Bien qu’ils n’aient pas trouvé la moindre trace de Xu Sui chez les Xu ce jour-là, Lu Lingxi pensait qu’il était fort probable que Xu Sui se cache toujours dans la résidence. Même s’il n’y était plus, quelqu’un de la famille Xu connaîtrait sûrement sa cachette. Pour cette raison, Lu Lingxi s’installa à proximité de la porte arrière de la résidence, à l’affût des allées et venues des domestiques, espérant glaner des informations qui pourraient le conduire à Xu Sui.

Deux jours passèrent, cependant, sans succès pour Lu Lingxi.

Chaque jour, le personnel de la résidence Xu allait et venait par cette porte arrière. Les cuisiniers et autres domestiques discutaient souvent avec les maraîchers lors de la livraison des produits. Mais aucune de ces conversations ne mentionnait Xu Sui, sinon pour parler de la fouille menée par Tang Fan la veille, en disant que ce dernier allait sûrement regretter son audace lorsque le maître de la maison serait de retour.

Comme l’intendant Xu, les serviteurs de la famille Xu considéraient le maître de maison comme une personne d’une grande influence. Même le préfet de la région lui manifestait un respect particulier. À leurs yeux, le pouvoir de la famille Xu s’étendait au-delà de Ji'an, et ils étaient persuadés que Tang Fan ne pourrait rien contre eux. Ils se réjouissaient même de sa déconvenue.

Lu Lingxi, bien que mécontent, savait qu’il n’était pas nécessaire de se froisser pour autant avec ces gens limités.

Un après-midi, comme à son habitude, Lu Lingxi était appuyé contre un arbre près du mur, non loin de la porte arrière des Xu.

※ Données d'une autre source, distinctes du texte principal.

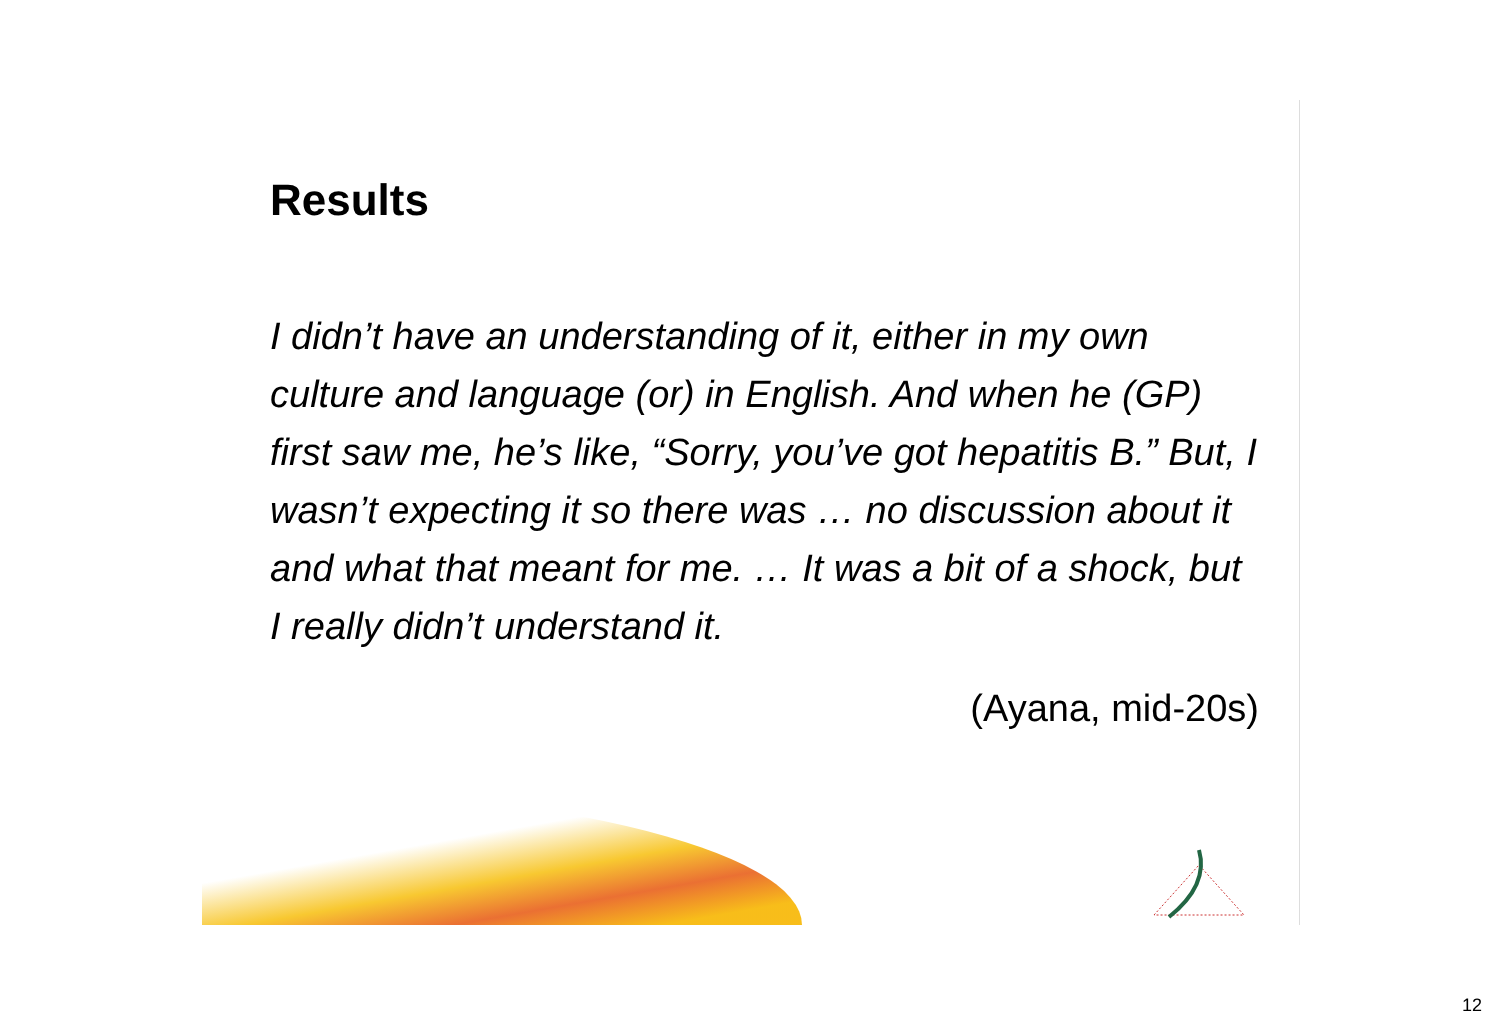Results
I didn’t have an understanding of it, either in my own culture and language (or) in English. And when he (GP) first saw me, he’s like, “Sorry, you’ve got hepatitis B.” But, I wasn’t expecting it so there was … no discussion about it and what that meant for me. … It was a bit of a shock, but I really didn’t understand it.
(Ayana, mid-20s)
12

Cet emplacement, à l’abri des regards, lui permettait d’espionner sans attirer l’attention. Il pouvait même se retirer sans être vu en cas de besoin. Comme les jours précédents, il écoutait discrètement les conversations des domestiques de la résidence.

Cette fois, Lu Lingxi entendit toutefois quelque chose en lien avec la fille de Fang Huixue.

« Apparemment, la fille aînée de Fang Huixue était déjà fiancée avant son mariage actuel, mais Fang Huixue a lui-même annulé cet engagement pour marier sa fille au gouverneur en tant que seconde épouse. » Lu Lingxi s’arrêta à ce point de l’histoire, puis, d’un air espiègle, lança : « Grand frère Tang , tu ne devineras jamais ce que les gens disent de lui en coulisse !»

Tang Fan pencha légèrement la tête : « Ils le traitent de perfide ? »

« Non ! » répondit Lu Lingxi en riant. « Ils disent que Fang Huixue est un homme bien ! »

Intrigué, Tang Fan haussa un sourcil : « Oh, c’est intéressant. Pourquoi donc ? »

Lu Lingxi expliqua : « Parce qu’à l’origine, c’est Fang Huixue lui-même qui avait arrangé ce premier mariage. Le fiancé était un riche héritier de la région de Nanchang, mais il avait une réputation exécrable, avec des concubines nombreuses avant même le mariage. Sa mauvaise réputation avait même atteint Ji’an. Bref, il était probablement pire que Xu Sui et Shen Si. À l’époque, la famille Fang traversait une crise financière et espérait sauver les affaires en mariant la fille. Mais pour une raison inconnue, Fang Huixue a soudain changé d’avis, annulé l’engagement, sauvé les affaires en redressant la famille Fang jusqu’à en faire l’une des familles les plus respectées de Ji’an, puis a trouvé un meilleur parti pour sa fille. »

Tang Fan se redressa, l’air sérieux : « Peux-tu m’en dire plus sur Fang Huixue ? »

« Que veux-tu savoir ? » répondit Lu Lingxi.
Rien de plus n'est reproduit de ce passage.